## WHAT YOU NEED TO DO
Write the entries below out again without a single difference.

Records from a dataset:
┏━━

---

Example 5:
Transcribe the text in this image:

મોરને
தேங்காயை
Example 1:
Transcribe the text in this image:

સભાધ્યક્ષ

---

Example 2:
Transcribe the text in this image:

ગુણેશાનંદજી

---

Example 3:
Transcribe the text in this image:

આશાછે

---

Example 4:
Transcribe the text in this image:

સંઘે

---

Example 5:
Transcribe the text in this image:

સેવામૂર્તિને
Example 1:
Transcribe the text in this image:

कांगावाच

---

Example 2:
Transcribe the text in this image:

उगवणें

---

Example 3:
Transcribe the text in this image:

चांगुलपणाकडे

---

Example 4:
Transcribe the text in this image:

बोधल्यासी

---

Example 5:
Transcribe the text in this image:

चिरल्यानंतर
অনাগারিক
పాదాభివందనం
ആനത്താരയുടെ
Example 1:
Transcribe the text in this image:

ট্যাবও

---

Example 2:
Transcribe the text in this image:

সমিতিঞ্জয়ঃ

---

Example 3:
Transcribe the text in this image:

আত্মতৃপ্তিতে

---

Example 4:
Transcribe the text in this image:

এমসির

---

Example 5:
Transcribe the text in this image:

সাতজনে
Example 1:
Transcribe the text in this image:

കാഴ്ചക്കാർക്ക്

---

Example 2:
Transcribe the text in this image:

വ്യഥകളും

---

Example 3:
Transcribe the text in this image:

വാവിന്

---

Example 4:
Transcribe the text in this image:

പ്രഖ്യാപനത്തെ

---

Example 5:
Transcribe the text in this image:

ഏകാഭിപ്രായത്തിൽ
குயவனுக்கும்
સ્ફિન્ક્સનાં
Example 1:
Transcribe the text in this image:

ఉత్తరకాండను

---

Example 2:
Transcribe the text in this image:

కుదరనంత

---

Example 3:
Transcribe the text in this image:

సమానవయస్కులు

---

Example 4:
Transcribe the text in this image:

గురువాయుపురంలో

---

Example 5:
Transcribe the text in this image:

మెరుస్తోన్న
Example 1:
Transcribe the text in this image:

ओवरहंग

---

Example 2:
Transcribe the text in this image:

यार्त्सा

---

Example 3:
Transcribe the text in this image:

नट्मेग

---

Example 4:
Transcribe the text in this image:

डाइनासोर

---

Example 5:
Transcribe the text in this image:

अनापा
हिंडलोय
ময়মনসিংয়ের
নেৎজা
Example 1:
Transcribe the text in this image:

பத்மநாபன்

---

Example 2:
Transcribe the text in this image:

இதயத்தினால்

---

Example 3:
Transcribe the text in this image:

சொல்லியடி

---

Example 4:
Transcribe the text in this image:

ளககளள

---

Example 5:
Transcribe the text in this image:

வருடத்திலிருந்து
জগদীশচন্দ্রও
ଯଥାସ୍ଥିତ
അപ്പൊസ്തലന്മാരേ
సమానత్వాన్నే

┗━━

## TASK OUTPUT
---

Example 5:
Transcribe the text in this image:

મોરને
தேங்காயை
Example 1:
Transcribe the text in this image:

સભાધ્યક્ષ

---

Example 2:
Transcribe the text in this image:

ગુણેશાનંદજી

---

Example 3:
Transcribe the text in this image:

આશાછે

---

Example 4:
Transcribe the text in this image:

સંઘે

---

Example 5:
Transcribe the text in this image:

સેવામૂર્તિને
Example 1:
Transcribe the text in this image:

कांगावाच

---

Example 2:
Transcribe the text in this image:

उगवणें

---

Example 3:
Transcribe the text in this image:

चांगुलपणाकडे

---

Example 4:
Transcribe the text in this image:

बोधल्यासी

---

Example 5:
Transcribe the text in this image:

चिरल्यानंतर
অনাগারিক
పాదాభివందనం
ആനത്താരയുടെ
Example 1:
Transcribe the text in this image:

ট্যাবও

---

Example 2:
Transcribe the text in this image:

সমিতিঞ্জয়ঃ

---

Example 3:
Transcribe the text in this image:

আত্মতৃপ্তিতে

---

Example 4:
Transcribe the text in this image:

এমসির

---

Example 5:
Transcribe the text in this image:

সাতজনে
Example 1:
Transcribe the text in this image:

കാഴ്ചക്കാർക്ക്

---

Example 2:
Transcribe the text in this image:

വ്യഥകളും

---

Example 3:
Transcribe the text in this image:

വാവിന്

---

Example 4:
Transcribe the text in this image:

പ്രഖ്യാപനത്തെ

---

Example 5:
Transcribe the text in this image:

ഏകാഭിപ്രായത്തിൽ
குயவனுக்கும்
સ્ફિન્ક્સનાં
Example 1:
Transcribe the text in this image:

ఉత్తరకాండను

---

Example 2:
Transcribe the text in this image:

కుదరనంత

---

Example 3:
Transcribe the text in this image:

సమానవయస్కులు

---

Example 4:
Transcribe the text in this image:

గురువాయుపురంలో

---

Example 5:
Transcribe the text in this image:

మెరుస్తోన్న
Example 1:
Transcribe the text in this image:

ओवरहंग

---

Example 2:
Transcribe the text in this image:

यार्त्सा

---

Example 3:
Transcribe the text in this image:

नट्मेग

---

Example 4:
Transcribe the text in this image:

डाइनासोर

---

Example 5:
Transcribe the text in this image:

अनापा
हिंडलोय
ময়মনসিংয়ের
নেৎজা
Example 1:
Transcribe the text in this image:

பத்மநாபன்

---

Example 2:
Transcribe the text in this image:

இதயத்தினால்

---

Example 3:
Transcribe the text in this image:

சொல்லியடி

---

Example 4:
Transcribe the text in this image:

ளககளள

---

Example 5:
Transcribe the text in this image:

வருடத்திலிருந்து
জগদীশচন্দ্রও
ଯଥାସ୍ଥିତ
അപ്പൊസ്തലന്മാരേ
సమానత్వాన్నే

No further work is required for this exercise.